The reason I've rejected [RCU] for the iterator problem is that it isn't individual values changing that is the big danger; it is the state of the entire structure changing -- ie. resizes. In order to use RCU, the iterator would have to take a complete copy of the hash
Well, I'd see the RCU route as you continue to iterate over the old copy of the hash, ignoring updates that are being done in the new, resized copy of the hash. So the RCU iterator doesn't take a copy of the hash, it just references a copy of the hash. That is, iterators started before the resize are all iterating over the same (old) copy of the hash while iterators started after the resize are all iterating over the same (new) copy of the hash. The iterator could even recheck against the current copy of the hash even though it is still iterating through an old copy (so it wouldn't use stale values nor deleted keys but would not see new keys).
The major benefit to the approach described in the video is that a huge hash can be resized while other updates continue to happen. But both approaches involve full copies of the hash existing at the same time (but not a full copy per iterator; I'd not do that with either approach).
Not that I'm trying to argue that you should use RCU, just pushing back lightly on one reason you stated for avoiding it.

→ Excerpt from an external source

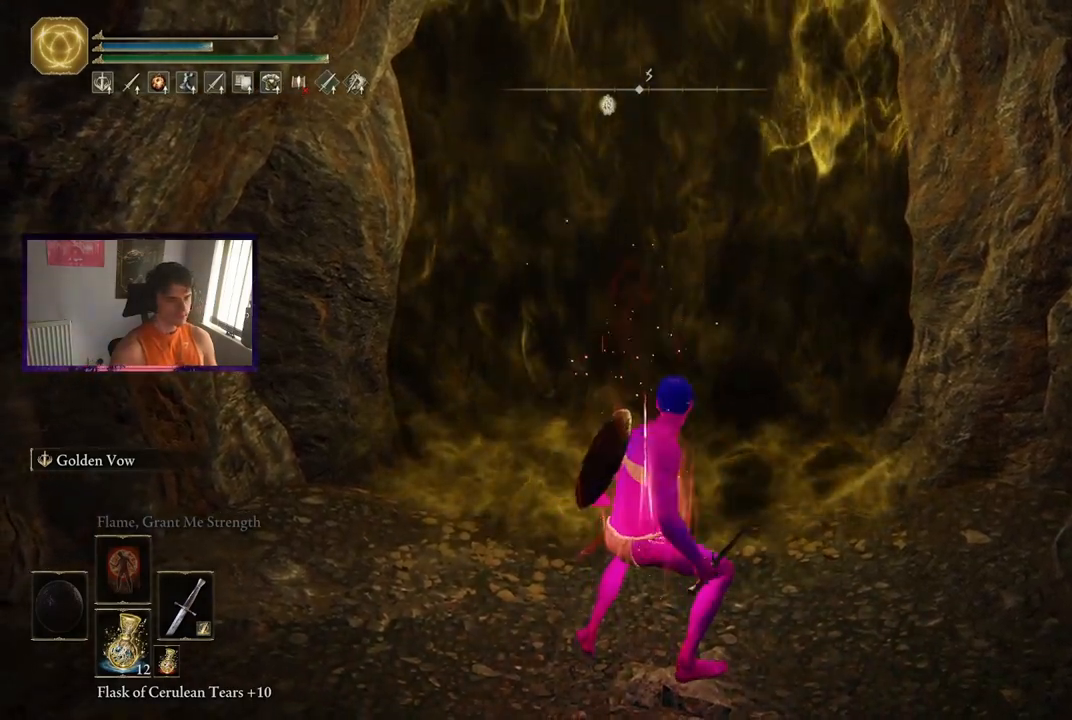
{"buttons": [], "left_stick": "center", "right_stick": "center", "events": []}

There are plenty of advantages.
__int64 _InterlockedCompareExchange64(__int64 volatile *,__int64,__int
+64)
Although I think that you are probably aware of this, the risk with this is that updates happen so frequently that you have to retry your CAS over and over, even an unbounded number of times (at least in theory). I've run into a lot examples of people jumping through hoops to avoid such a problem. I have yet to stumble upon somebody presenting good evidence that this actually became a practical problem when doing something on the order of a simple increment.
So I still consider several possible explanations for such hoop jumping as plausible:
- I just haven't seen the evidence and CAS for incrementing a shared count can fairly easily become overly expensive.
- People are jumping through these hoops to avoid scaling problems with "obtain lock then increment" and they didn't try CAS on a single counter.
- People see real problems with too many retries via CAS for operations much more expensive than a simple increment and so avoid CAS on a single shared count due to those other scenarios, even though it hasn't been proved to lead to practical problems for a simple increment.
- People are jumping through these hoops as premature optimization simply out of fear that the number of retries could become problematically large.
- (Added soon after posting) Details of cache coherency between cores (or similar) is the real problem with frequent updates to a single shared count.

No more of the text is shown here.